Babies and ChildrenAsthma in babies: what it is, symptoms and treatment

Asthma in babies: what it is, symptoms and treatment

Asthma is a very common chronic respiratory disease in children, and it can also appear in babies and infants. Find out everything you need to know about her.

The Asthma is a respiratory condition that affects only children, youth and adults. Did you know that babies can suffer it too? It is, as we will see below, a chronic inflammatory disease of the airways, characterized by repeated episodes of bronchial obstruction.

In fact, although it is a respiratory disease that many people suffer in adulthood, there are times when it is also diagnosed at a very early age; so early that childhood asthma can be diagnosed even shortly after the baby is born, depending on the symptoms he has.

In any case, the baby is considered to be asthmatic when a child, less than 2 years old, suffers from more than two acute respiratory conditions in which wheezing, dyspnea and / or cough are heard.

What is the bronchial soul and why does it appear in the baby?

The Asthma is a condition that affects the lungs of the baby. It basically consists of an  inflammatory disease of both the lungs and the respiratory tract, which is characterized by being chronic.

As you probably know, the airways are the tubes that carry air to the lungs. When there is asthma, the baby’s airways tend to become irritated and inflamed, which can seriously affect his ability to breathe normally.

For this reason, it is so important to know what the symptoms of asthma attacks in the baby are, to prevent and / or treat them quickly. In fact, did you know that with proper medical treatment and a specific action plan for asthma, most asthmatic children can lead a practically normal life, without major problems?

What are your causes? Why does it appear?

Respiratory allergies are believed to be a direct cause of asthma, as it is estimated that around 80% of children with asthma also have allergies. For example, allergies to dust mites, animal dander, or mold.

There are also other causes that can influence the triggering of symptoms and subsequent disease. For example, viral infections, air pollutants like cigarette smoke, and cold, humid air.

All of these triggers are not a direct cause, but rather tend to make the baby’s asthma worse. Therefore, the following factors should be avoided:

  • Humid and cold climates.
  • Cigarette smoke.
  • Substances that cause allergic reactions.
  • Medications such as aspirin or ibuprofen.

Additionally, pet hair can make babies’ asthma worse, as dander on their skin tends to be a direct trigger. However, in this regard, extreme precautions must be taken.

In fact, it is common that, in babies, the first condition that the nursing baby suffers is bronchiolitis, which consists of a viral infection that causes an obstruction of the finest branches of the bronchi (the bronchioles) due to inflammation of the bronchi. Inner layers thereof.

What are the symptoms of asthma in babies?

When a baby has asthma, the airways tend to narrow, making it difficult for him to breathe in as well as to expel air from his lungs. Wheezing is common, consisting of a high-pitched hissing sound during breathing.

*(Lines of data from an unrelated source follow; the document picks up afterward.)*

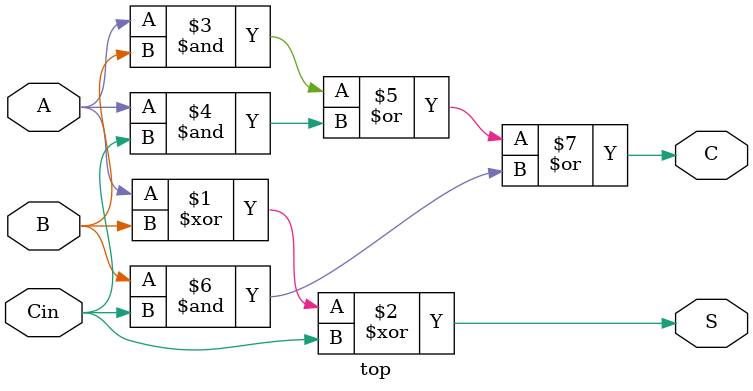
<source format=v>
module top (
    input  wire A,
    input  wire B,
    input  wire Cin,
    output wire S,
    output wire C
);
  assign S = A ^ B ^ Cin;
  assign C = (A & B) | (A & Cin) | (B & Cin);
endmodule

</source>
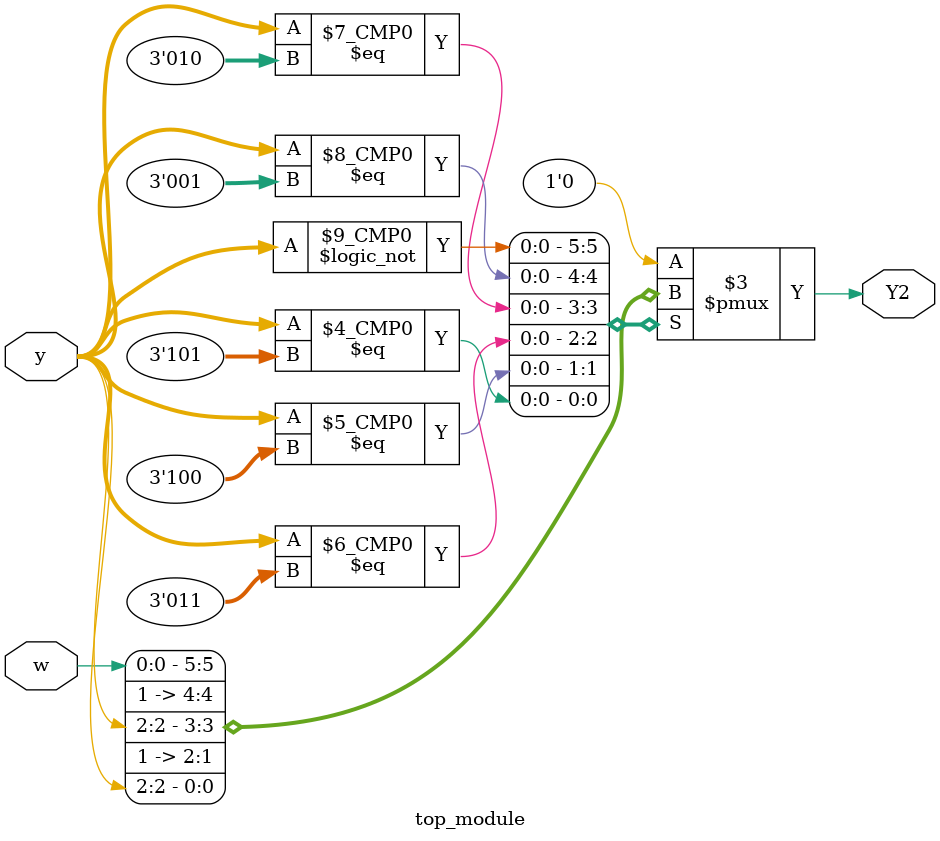
<source format=sv>
module top_module(
	input [3:1] y,
	input w,
	output reg Y2);

	always @* begin
		case(y)
			3'b000: Y2 = w;    // A
			3'b001: Y2 = 1;    // B
			3'b010: Y2 = y[2]; // C
			3'b011: Y2 = 1;    // D
			3'b100: Y2 = 1;    // E
			3'b101: Y2 = y[2]; // F
			default: Y2 = 0;
		endcase
	end

endmodule

</source>
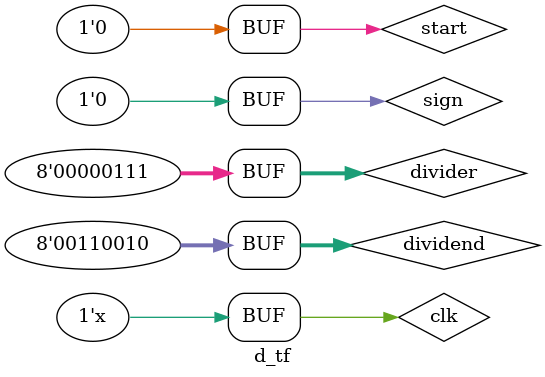
<source format=v>
`timescale 1ns / 1ps


module d_tf;

	// Inputs
	reg clk;
	reg sign;
	reg start;
	reg [7:0] dividend;
	reg [7:0] divider;

	// Outputs
	wire [7:0] quotient;
	wire [7:0] remainder;
	wire ready;

	// Instantiate the Unit Under Test (UUT)
	divider uut (
		.clk(clk), 
		.sign(sign), 
		.start(start), 
		.dividend(dividend), 
		.divider(divider), 
		.quotient(quotient), 
		.remainder(remainder), 
		.ready(ready)
	);

   always #5 clk=!clk;
	
	initial begin
		// Initialize Inputs
		clk = 0;
		sign = 0;
		start = 0;
		dividend = 0;
		divider = 0;

		// Wait 100 ns for global reset to finish
		#100;
        
		// Add stimulus here
		sign=0;
		dividend=50;
		divider=7;
		#10 start =1;
		#45 start=0;

	end
      
endmodule


</source>
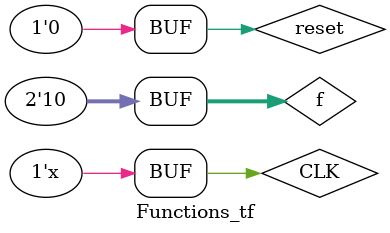
<source format=v>
`timescale 1ns / 1ps


module Functions_tf;

	reg CLK;
	reg reset;
	
	// Inputs
	reg [1:0] f;
	wire [7:0] count;

	// Outputs
	wire [7:0] value;

	wire loop;
	
	
	
	Counter #(8) indexer (CLK, 1'b1, reset, count, loop);

	// Instantiate the Unit Under Test (UUT)
	Functions uut (
		.f(f), 
		.index(count), 
		.value(value)
	);

	initial begin
		// Initialize Inputs
		CLK = 0;
		f = 2;
		reset = 1;
		// Wait 100 ns for global reset to finish
		#100;
		reset = 0;
        
		// Add stimulus here

	end
	
	always
	 #5 CLK = ~CLK;
      
endmodule


</source>
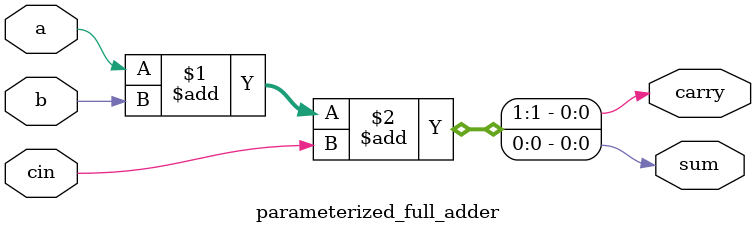
<source format=v>
`timescale 1ns / 1ps


module parameterized_full_adder#(parameter WIDTH=1)
(input wire[WIDTH-1:0]a,
input wire[WIDTH-1:0]b,
input  wire cin,
output  wire[WIDTH-1:0]sum,
output  wire carry);
assign {carry,sum}=a+b+cin;
endmodule

</source>
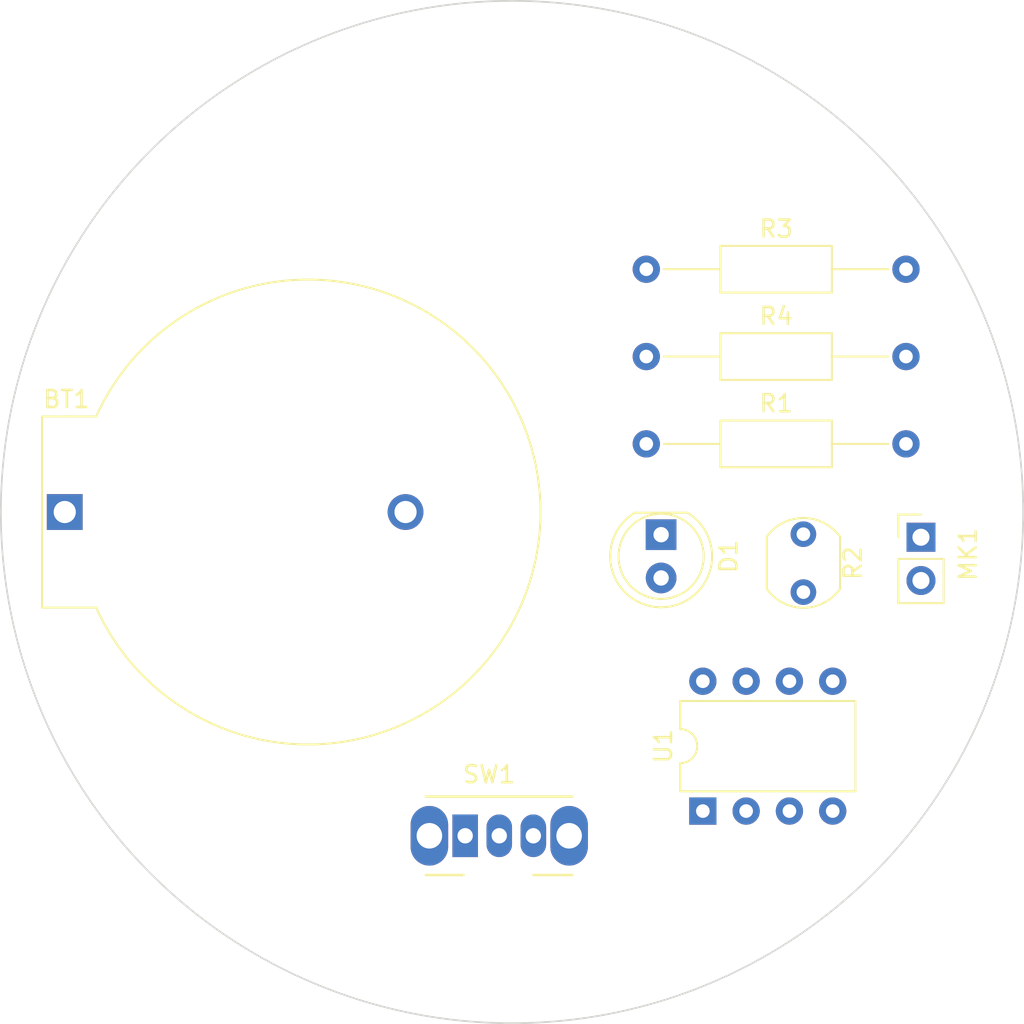
<source format=kicad_pcb>
(kicad_pcb
	(version 20241229)
	(generator "pcbnew")
	(generator_version "9.0")
	(general
		(thickness 1.6)
		(legacy_teardrops no)
	)
	(paper "A4")
	(layers
		(0 "F.Cu" signal)
		(2 "B.Cu" signal)
		(13 "F.Paste" user)
		(15 "B.Paste" user)
		(5 "F.SilkS" user "F.Silkscreen")
		(7 "B.SilkS" user "B.Silkscreen")
		(1 "F.Mask" user)
		(3 "B.Mask" user)
		(25 "Edge.Cuts" user)
		(27 "Margin" user)
		(31 "F.CrtYd" user "F.Courtyard")
		(29 "B.CrtYd" user "B.Courtyard")
	)
	(setup
		(stackup
			(layer "F.SilkS"
				(type "Top Silk Screen")
			)
			(layer "F.Paste"
				(type "Top Solder Paste")
			)
			(layer "F.Mask"
				(type "Top Solder Mask")
				(thickness 0.01)
			)
			(layer "F.Cu"
				(type "copper")
				(thickness 0.035)
			)
			(layer "dielectric 1"
				(type "core")
				(thickness 1.51)
				(material "FR4")
				(epsilon_r 4.5)
				(loss_tangent 0.02)
			)
			(layer "B.Cu"
				(type "copper")
				(thickness 0.035)
			)
			(layer "B.Mask"
				(type "Bottom Solder Mask")
				(thickness 0.01)
			)
			(layer "B.Paste"
				(type "Bottom Solder Paste")
			)
			(layer "B.SilkS"
				(type "Bottom Silk Screen")
			)
			(copper_finish "None")
			(dielectric_constraints no)
		)
		(pad_to_mask_clearance 0)
		(allow_soldermask_bridges_in_footprints no)
		(tenting front back)
		(pcbplotparams
			(layerselection 0x00000000_00000000_55555555_5755f5ff)
			(plot_on_all_layers_selection 0x00000000_00000000_00000000_00000000)
			(disableapertmacros no)
			(usegerberextensions no)
			(usegerberattributes yes)
			(usegerberadvancedattributes yes)
			(creategerberjobfile yes)
			(dashed_line_dash_ratio 12.000000)
			(dashed_line_gap_ratio 3.000000)
			(svgprecision 4)
			(plotframeref no)
			(mode 1)
			(useauxorigin no)
			(hpglpennumber 1)
			(hpglpenspeed 20)
			(hpglpendiameter 15.000000)
			(pdf_front_fp_property_popups yes)
			(pdf_back_fp_property_popups yes)
			(pdf_metadata yes)
			(pdf_single_document no)
			(dxfpolygonmode yes)
			(dxfimperialunits yes)
			(dxfusepcbnewfont yes)
			(psnegative no)
			(psa4output no)
			(plot_black_and_white yes)
			(sketchpadsonfab no)
			(plotpadnumbers no)
			(hidednponfab no)
			(sketchdnponfab yes)
			(crossoutdnponfab yes)
			(subtractmaskfromsilk no)
			(outputformat 1)
			(mirror no)
			(drillshape 1)
			(scaleselection 1)
			(outputdirectory "")
		)
	)
	(net 0 "")
	(net 1 "+3.3V")
	(net 2 "Net-(BT1--)")
	(net 3 "Net-(D1-K)")
	(net 4 "/LED")
	(net 5 "GND")
	(net 6 "/MIC")
	(net 7 "/LDR")
	(net 8 "unconnected-(SW1-A-Pad1)")
	(net 9 "unconnected-(U1-~{RESET}{slash}PB5-Pad1)")
	(net 10 "unconnected-(U1-XTAL2{slash}PB4-Pad3)")
	(net 11 "unconnected-(U1-AREF{slash}PB0-Pad5)")
	(footprint "Package_DIP:DIP-8_W7.62mm" (layer "F.Cu") (at 144.7 114.8 90))
	(footprint "Resistor_THT:R_Axial_DIN0207_L6.3mm_D2.5mm_P15.24mm_Horizontal" (layer "F.Cu") (at 141.38 83))
	(footprint "Connector_PinHeader_2.54mm:PinHeader_1x02_P2.54mm_Vertical" (layer "F.Cu") (at 157.5 98.73))
	(footprint "Resistor_THT:R_Axial_DIN0207_L6.3mm_D2.5mm_P15.24mm_Horizontal" (layer "F.Cu") (at 141.38 88.125))
	(footprint "OptoDevice:R_LDR_5.1x4.3mm_P3.4mm_Vertical" (layer "F.Cu") (at 150.6 98.55 -90))
	(footprint "LED_THT:LED_D5.0mm" (layer "F.Cu") (at 142.25 98.58 -90))
	(footprint "Battery:BatteryHolder_ComfortableElectronic_CH273-2450_1x2450" (layer "F.Cu") (at 107.25 97.25))
	(footprint "Resistor_THT:R_Axial_DIN0207_L6.3mm_D2.5mm_P15.24mm_Horizontal" (layer "F.Cu") (at 141.38 93.25))
	(footprint "Button_Switch_THT:SW_CuK_OS102011MA1QN1_SPDT_Angled" (layer "F.Cu") (at 130.75 116.25))
	(gr_circle
		(center 133.5 97.25)
		(end 163.5 97.25)
		(stroke
			(width 0.1)
			(type solid)
		)
		(fill no)
		(locked yes)
		(layer "Edge.Cuts")
		(uuid "e1000259-6458-4eee-918e-649ff5861b0e")
	)
	(embedded_fonts no)
)

</source>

dry cough may also occur, especially in acute episodes, and wheezing is heard again at the end of each coughing attack. Linked to some degree of suffocation (dyspnea).

How is it treated?

When the child is so young, the most common medical treatment – inhaled bronchodilators – tend not to be as effective, which is why it is common to use steroidal anti-inflammatory drugs at first.

However, the key is to find out what factor is triggering asthma attacks in the baby, so that it can be possible to develop a prevention strategy that helps to avoid them. For example, if the trigger is humidity and cold climates, it may be necessary to move and move to a warmer area.

What to do in case of an asthma attack? How to stop it?

There are known quick-relief medications that are used to stop asthma attacks, since they are able to facilitate breathing by relieving spasms of the airways. They are known as inhaled bronchodilators.

In this sense, for example, albuterol (in its most recognized brand, salbutamol), which is administered through an inhaler or a nebulizer, is common. While the inhaler is a small aerosol accompanied by a mask, so that the child inhales the medicine when he breathes through it, the nebulizer is a device that turns the liquid medicine into vapor, which is also inhaled through of a mask.